Problem requirements: In the article on Alberta's dinosaur badlands, where does the Royal Tyrell Museum of Paleontology stand in relation to Edmonton?

From Alberta's Badlands Emerge Some Of World's Best Dinosaur Fossils
DINOSAUR PROVINCIAL PARK, Alberta - As you drop from the smooth, green wheatlands of southern Alberta into the ruddy badlands of the Red Deer River valley, you plunge back in time.
Millions of years are written on the rock walls, layered by color and texture, an open book of the Earth's geologic past. Heading down toward the river that cut this jagged gash, you leave behind the domain of humanity, pass through ice ages, beyond the time of the giant mammals.
Sandstone gives way to clay, coal and siltstone - then, there it is: a thin, dark line in the rock, visible in only a few places in the world.
It is the boundary between the Tertiary and Cretaceous ages, the geologic eye-blink 65 million years ago that marks the end of the Age of the Dinosaurs.
Then, as you hike up from the bottom of the river valley, you travel the other way in time. You walk a stream bed, moving upward through the last years of the dinosaurs' reign. Phantom traces of their life abound: bone shards, scraps of tendon embedded in rock, scatterings of fossilized dinosaur dung.
"Look, Dad - here's one!" shouted my son, waving a rock he was sure held a bit of an Edmontosaurus or Albertosaurus so common in the Red Deer Valley badlands. It turned out not to be a fossil, but no matter. His beatific smile told me he was, finally, living with the dinosaurs.
Forget "Jurassic Park," the movie, the hype. The real Jurassic Park is the High Plains of North America - not to mention Cretaceous Park and Triassic Park.
Some of the richest fossil beds on the planet lie just east of the Rocky Mountains in Montana and Alberta, as do some of the most breathtaking paleontology displays to be seen anywhere.
Our 6-year-old, Alex, has had a passionate case of dinosaur fever far too virulent to be a passing phase. Having read a bit about paleontology ourselves (to keep up our end of the conversation), we realized that one of those patented Car Tours of the West (Mount Rushmore, Little Bighorn, Wall Drug, etc.) could just as easily become a Dinosaur Tour.
The American and Canadian West are stuffed with dinosaurs, real and sublime as those in the Red Deer Valley, ridiculous and fanciful as the concrete behemoths in the city park that overlooks Rapid City, S.D.
So we sketched out a long, looping trip across the badlands of Alberta, Montana and South Dakota that would include the Royal Tyrell Museum of Paleontology in Alberta; a vast fossil dig outside of Choteau, Mont., and the Museum of the Rockies, with enough dinosaur sideshows to satisfy the most paleontologically inclined kid - or adult.
Tyrell museum
The Royal Tyrell Museum of Paleontology, about 180 miles east of Edmonton, was one of the high points. The museum, a $20- million gem tucked into the badlands near Drumheller, contains one of the most spectacular collections of fossils anywhere.
More than 3 million tourists have found their way to the Tyrell in the eight years it has been open - a place that, even though it may be ground zero in its richness of fossils, is almost literally in the middle of nowhere, on the way to nowhere.

Collected material:
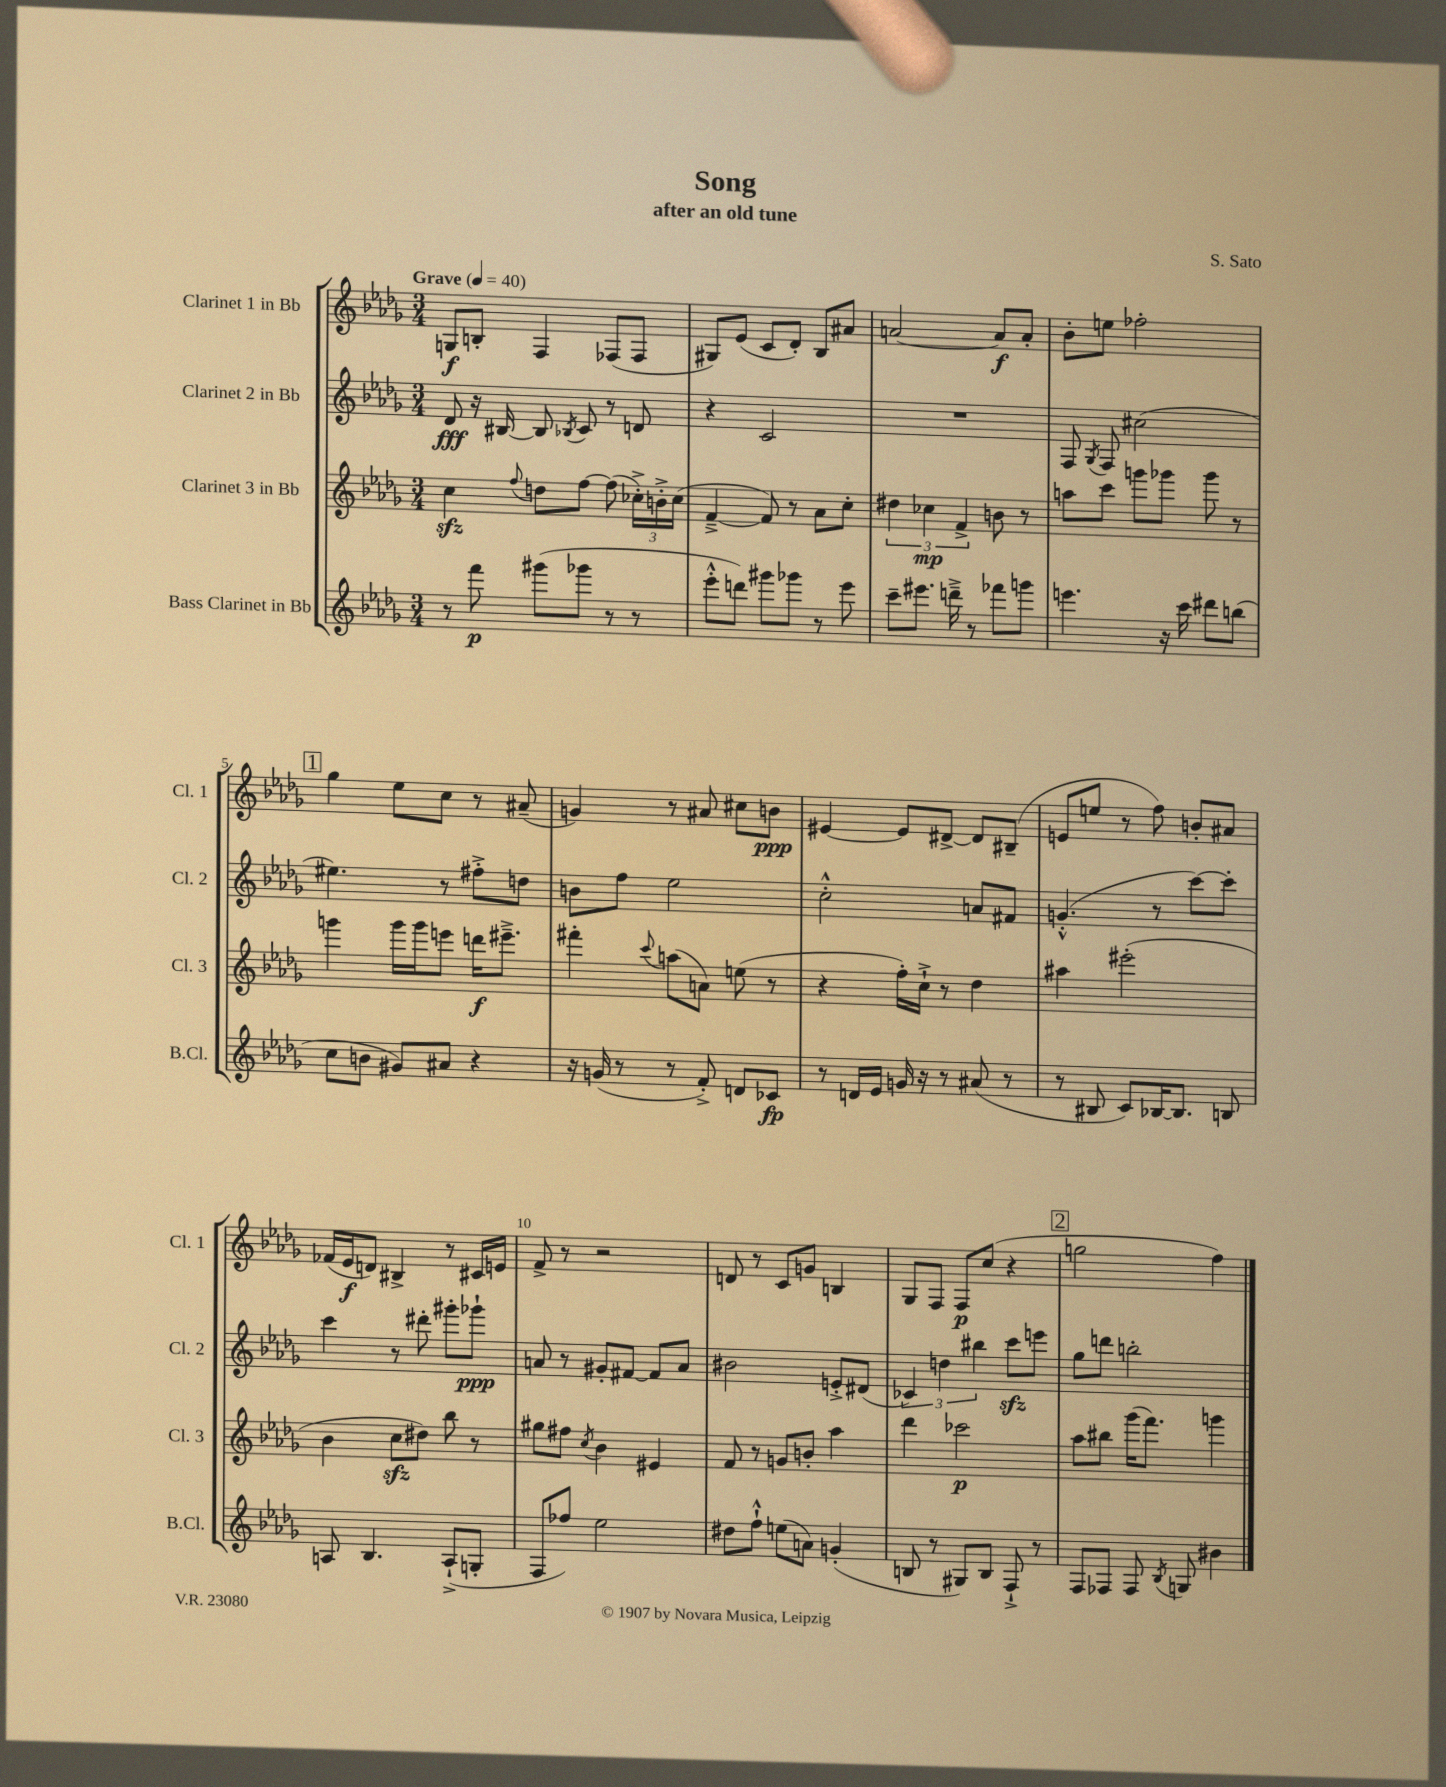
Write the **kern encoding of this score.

Full answer: About 180 miles east of Edmonton.